What imagination does to me, I’m thankful the gospels don’t repeat. There is in each of us, I think, a wish to know a more human Christ, a more intimate and personal man who had foibles and oddities, whose own characteristics made him quirky, funny, and loveable. We want to know him so well we can say which way his hair hangs, where his veins course underneath his skin, and whether his feet are a bit too big for his sandals. But when it comes time to face the crucifixion, the horrid end that more than one gospel relates, we shy away from any thought of a human Jesus. No more friend, no more family, and no more lover. Jesus is the unrelatable Son of God.
When, in the always-discerning, always-reflective Lent, I catch myself humanizing Jesus to the point of making him a friend in prayer, I get slightly sick to my stomach. A flogging, a public humiliation, a violent nailing to a cross and left to be hung—these are easier to endure as hard facts, painful but necessary. If I am suddenly his intimate friend, and swear he knows me as well as I know him; if our pasts mingle and presents are intertwined, if I love him without hesitation, then even a faint thought of torturous crucifixion cripples me. I run away, and pretend it cannot happen.

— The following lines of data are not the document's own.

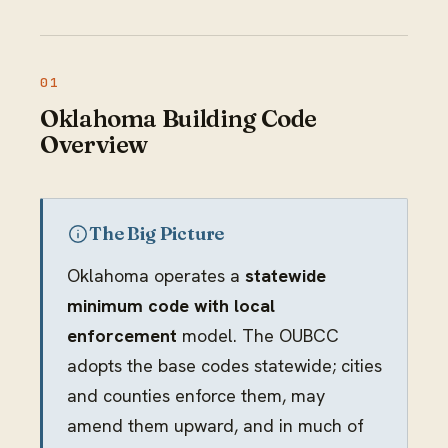
Oklahoma Building Code
Overview
The Big Picture
Oklahoma operates a
statewide
minimum code with local
enforcement
model. The OUBCC
adopts the base codes statewide; cities
and counties enforce them, may
amend them upward, and in much of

They say we are meant to devote ourselves especially to God these 40 days. When I was younger, this meant giving up indulgences—the candy, the television, the toys. But sacrificing things seems useless anymore. I’ve tried giving up many things—from pornography to internet to food. Starving myself only debilitates me; I’m angry and can’t function. And then I remember Jesus as a friend, and my anger and frustrations grows. When I let things go in my life that aren’t damaging me, only to show sacrifice for 40 lousy days, it becomes my obsession, and I lose sight of Jesus’ passion and his message.

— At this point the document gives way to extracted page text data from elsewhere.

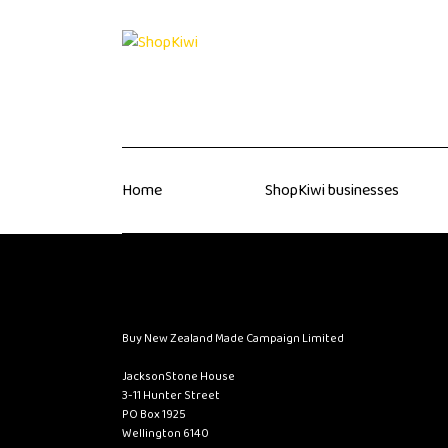
Home
ShopKiwi businesses
Buy New Zealand Made Campaign Limited
JacksonStone House
3-11 Hunter Street
PO Box 1925
Wellington 6140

I wish I could say that doing something more than I am wont to do changes my resolution. I would like to say that giving more, praying more, sharing more enriches my Lent. But when the nightmarish image of Jesus hanging on a splintered cross creeps up on me (and it always does), nothing I do seems worth a damn thing. They’re all empty gestures. I feel as though I’m standing next to his cross, watching him sweat, watching him heave and strain just to breathe, watching the blood spill out of the wounds in his hands. And I offer him wine on a sponge. How futile. How weak. How empty.
And then he dies. Every year, he goes through the suffering again. Isn’t he tired of it? Aren’t we? Do we need to see him bleed and scream so constantly? Let it be; let the person of an intimate Jesus come closer to us. Every Easter, I feel this is ripped away from me. I can’t escape the violent and senseless death of a friend, a lover, a brother. Can anyone?
So every year, I start over again. I lean gently closer, trust a little bit more, open up the cavities of myself I shut when he dies. And just as I begin to love him more than I even thought possible, he suffers the agonizing march to his death.
You tell me: How easy is it to be a Christian?